__Written problem__.
Copy out every line of the listing below word for word, but leave the pictures out of your answer.

* * *

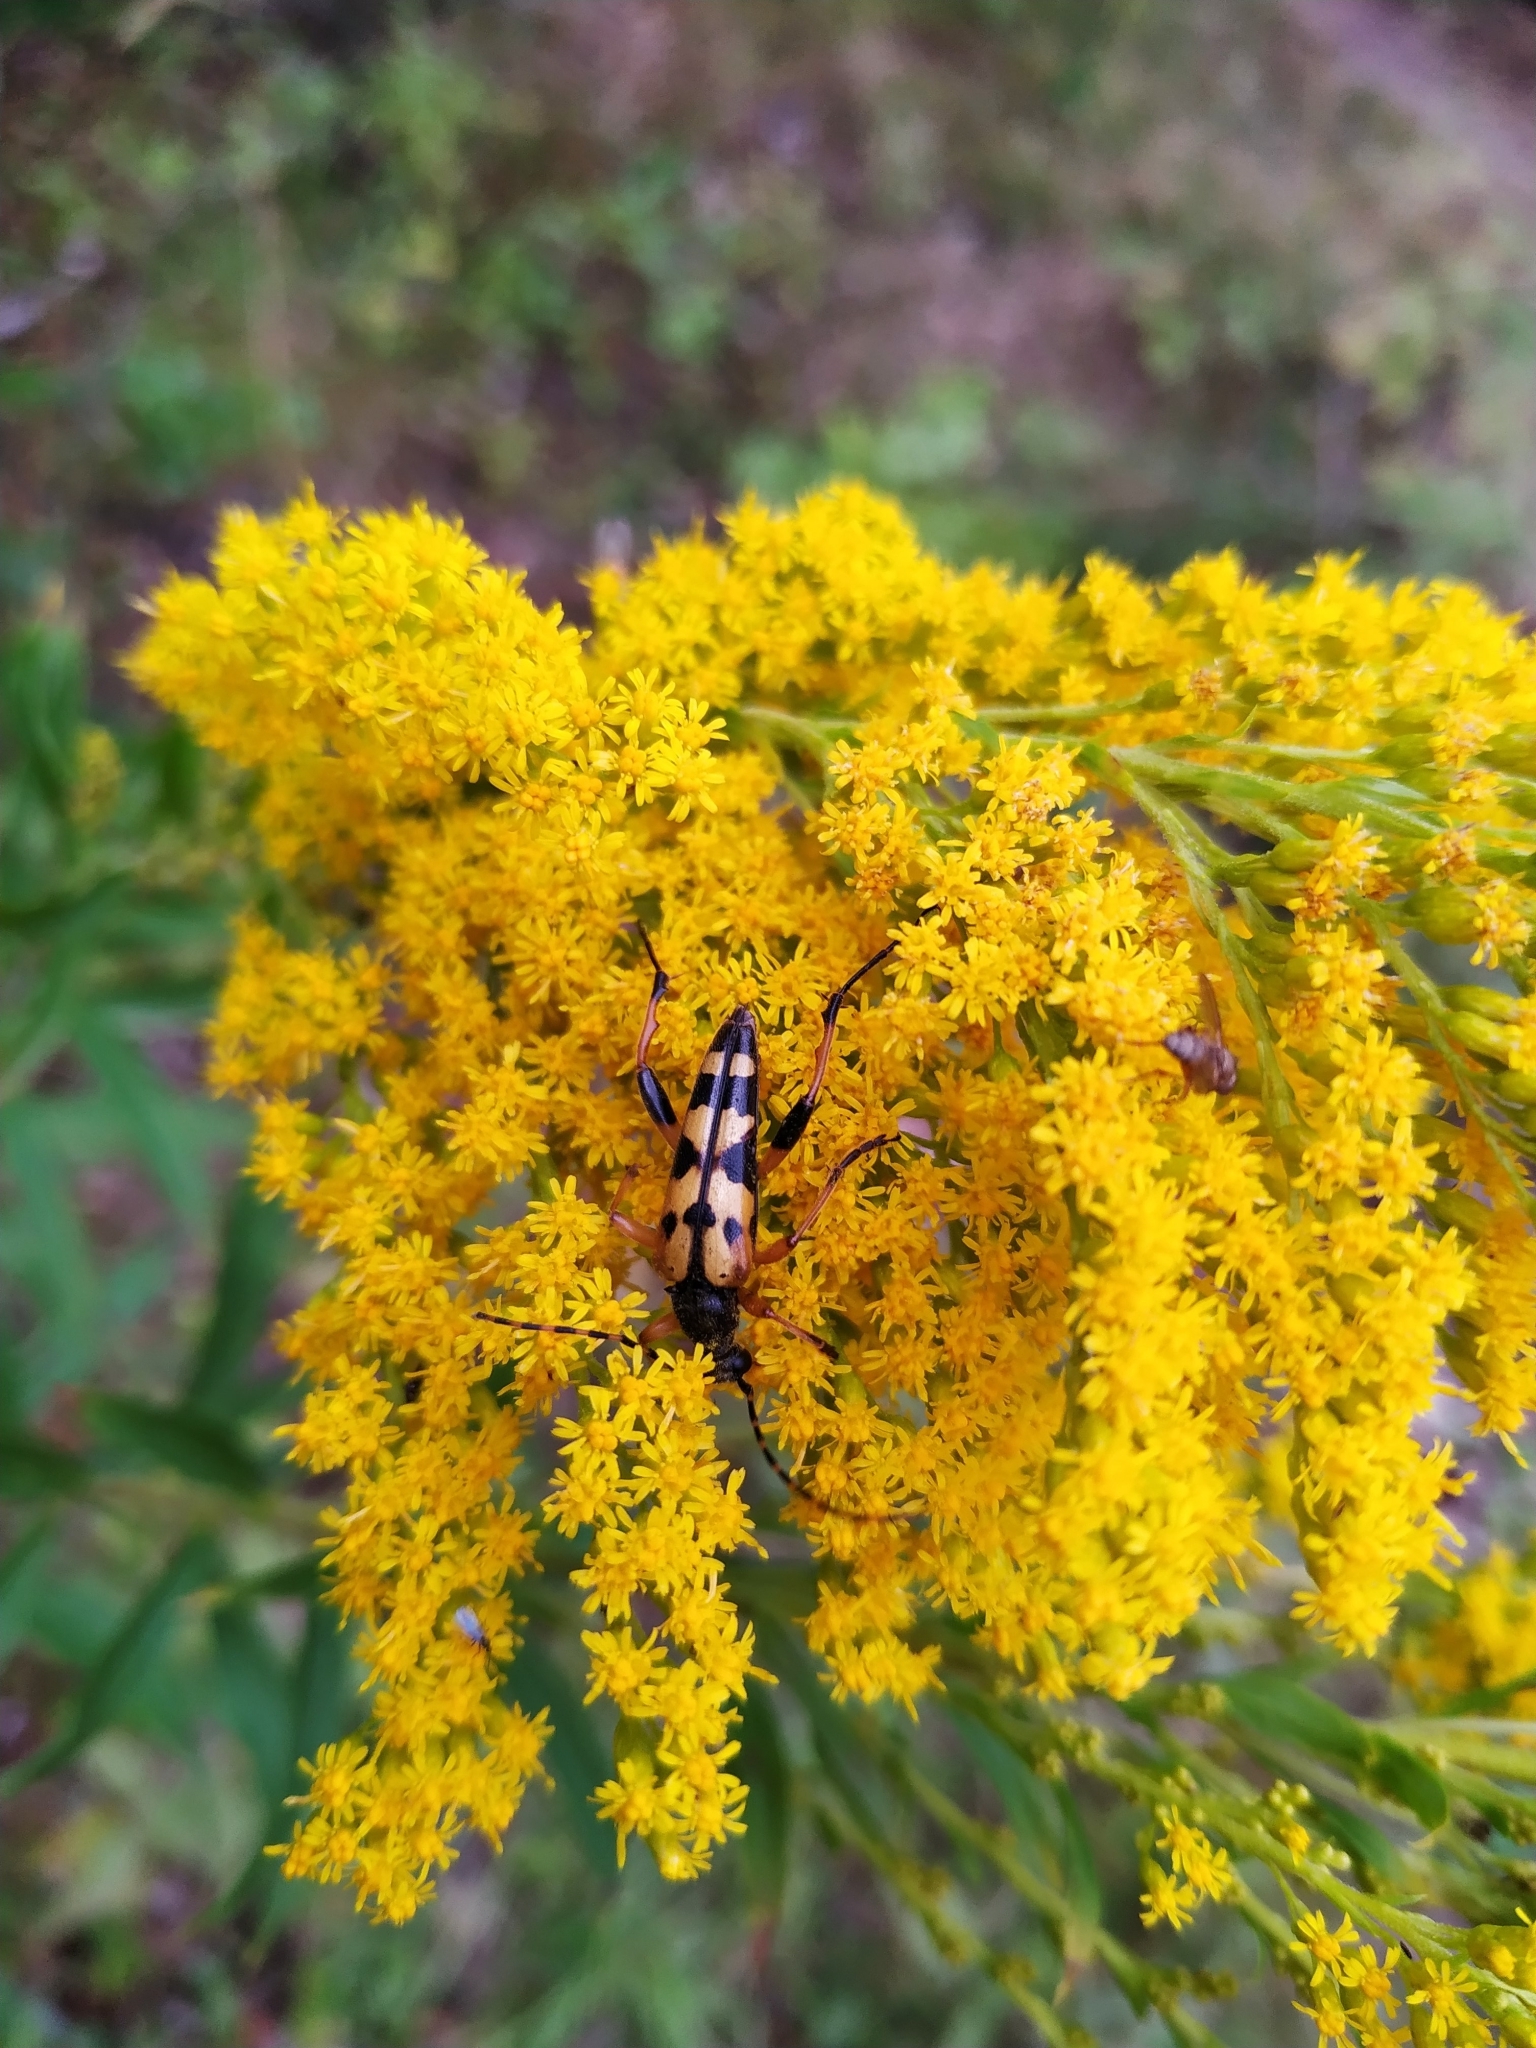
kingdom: Animalia
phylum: Arthropoda
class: Insecta
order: Coleoptera
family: Cerambycidae
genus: Rutpela
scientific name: Rutpela maculata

* * *

__Final result__.
kingdom: Animalia
phylum: Arthropoda
class: Insecta
order: Coleoptera
family: Cerambycidae
genus: Rutpela
scientific name: Rutpela maculata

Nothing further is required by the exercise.